In spite of her efforts, meals like this barely sustain her family of nine children.
“What we cultivate in the garden is not enough to take care of these children,” said Ms. Kabaka. She wiped sweat from her face and continued. “Sometimes we go and cut firewood and take it to the market to sell. In case we get some money, we will buy food from the market. We don’t have any other work.”
Not enough to eat
Not too long ago, Ms. Kabaka’s 3-year-old daughter suffered from severe malnutrition. With treatment, she has recovered, but still needs follow-up care. That morning, Ms. Kabaka went to the local health post, which is also an outpatient therapeutic feeding centre, and collected more than 20 packages of ready-to-use therapeutic food (RUTF), her daughter’s treatment.
Across South Sudan, the youngest nation in the world, hunger is a daily reality for many children. More than a quarter of South Sudanese children under age 5 are moderately or severely underweight, a result of food insecurity coupled with poor water, sanitation and hygiene, and unhealthy feeding practices. Moderate of severe stunting affects nearly a third of children under 5.
“Many children are malnourished because there is not enough food to eat around the house,” said Rachel Awadia, Director for Nutrition at the State Ministry of Health, Eastern Equatoria State. “Many mothers depend on wild fruits and vegetables to feed their families, which are not the ideal food to give to young children,” she added.
“There is also ignorance,” she said. “From the beginning of birth, babies are given water and food – exclusive breastfeeding is absent here. When the young mothers go out to search for firewood, water, and herd the cattle, they leave their children behind, often for hours, and the children suffer from starvation as a result.”
Suffering for too long
Nutrition programmes in Eastern Equatoria are being integrated into primary healthcare services. In hospitals such as Torit Civil Hospital, inpatient therapeutic feeding programmes are treating severely malnourished children with medical complications.
“Due to the low capacity of the Government, all these programmes, including training and supplies, are purely supported by UNICEF,” said Ms. Awadia.
Torit Civil’s brand new nutrition ward was just built by UNICEF, and will open shortly. For now, though, malnourished children are still being treated in the paediatric ward. There, a fragile 4-year-old girl named Susan is receiving treatment.
“I realized that there is something wrong with her when other children were all walking but she still couldn’t,” said Susan’s mother, Rose Iguri.

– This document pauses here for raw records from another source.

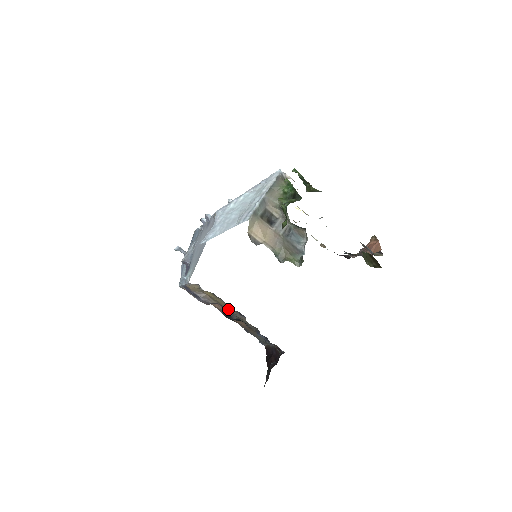
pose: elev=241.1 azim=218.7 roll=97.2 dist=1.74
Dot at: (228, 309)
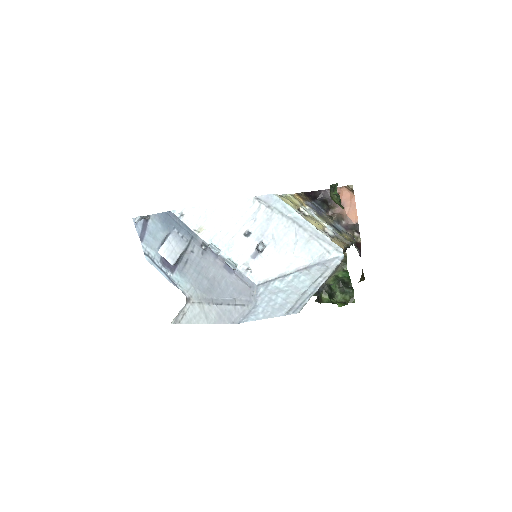
Dot at: occluded
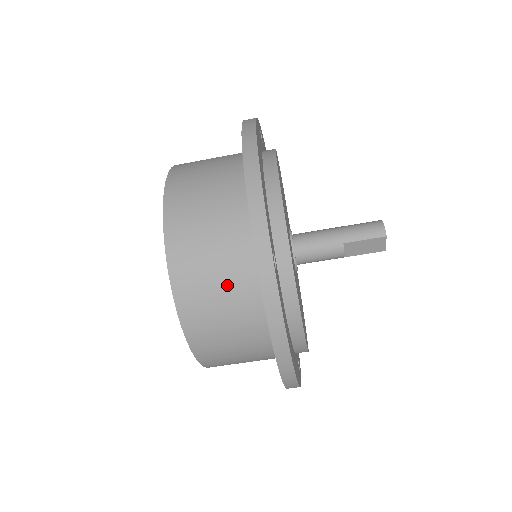
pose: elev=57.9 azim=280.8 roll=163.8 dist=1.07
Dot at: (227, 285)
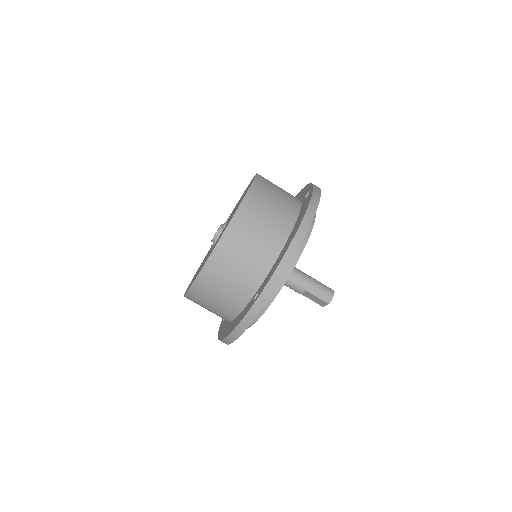
Dot at: (232, 288)
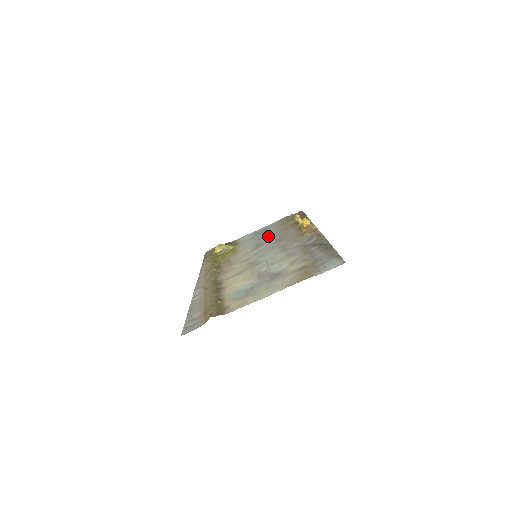
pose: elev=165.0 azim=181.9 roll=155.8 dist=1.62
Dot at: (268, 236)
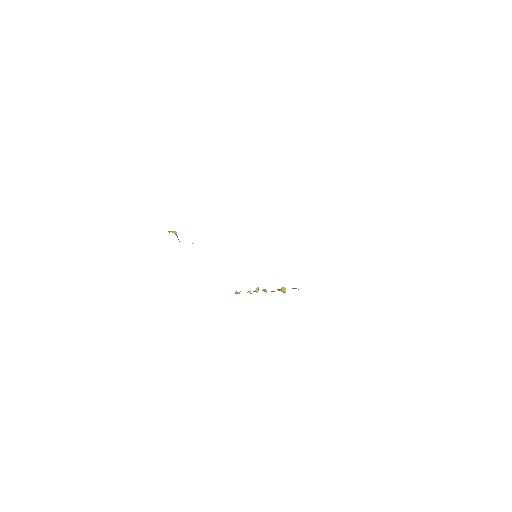
Dot at: occluded
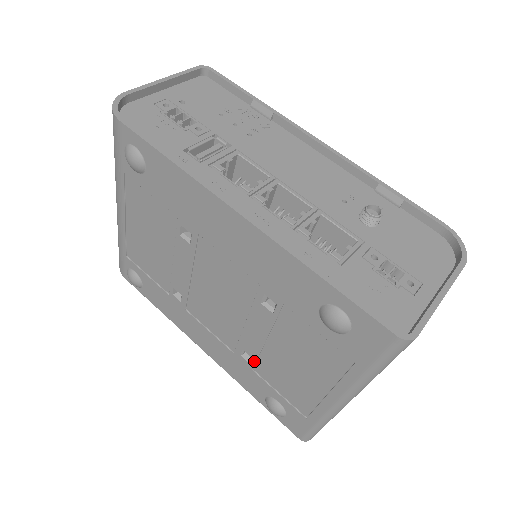
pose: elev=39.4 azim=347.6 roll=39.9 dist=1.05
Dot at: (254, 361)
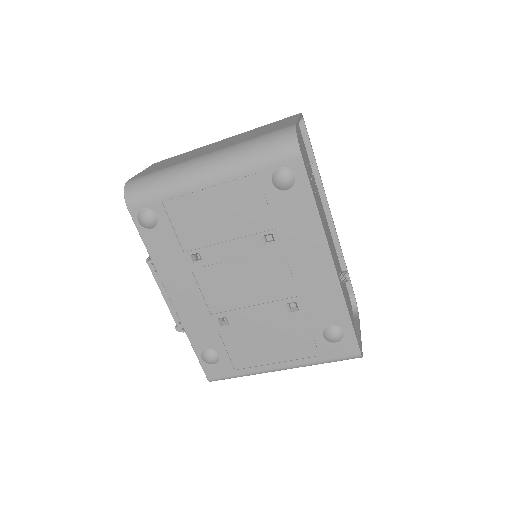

Like Susan, many of the children in the ward had been suffering from malnutrition for a long time, and they were all admitted far too late.
To tackle the problem at its root, UNICEF is also working with NGO partners to support mothers, nurses and midwives in ensuring malnourished children receive follow-up care at the community level. They are also disseminating key messages on infant and young child feeding practices.
The challenges are great, but hard work and commitment have begun showing results in the health and well-being of South Sudan’s youngest citizens.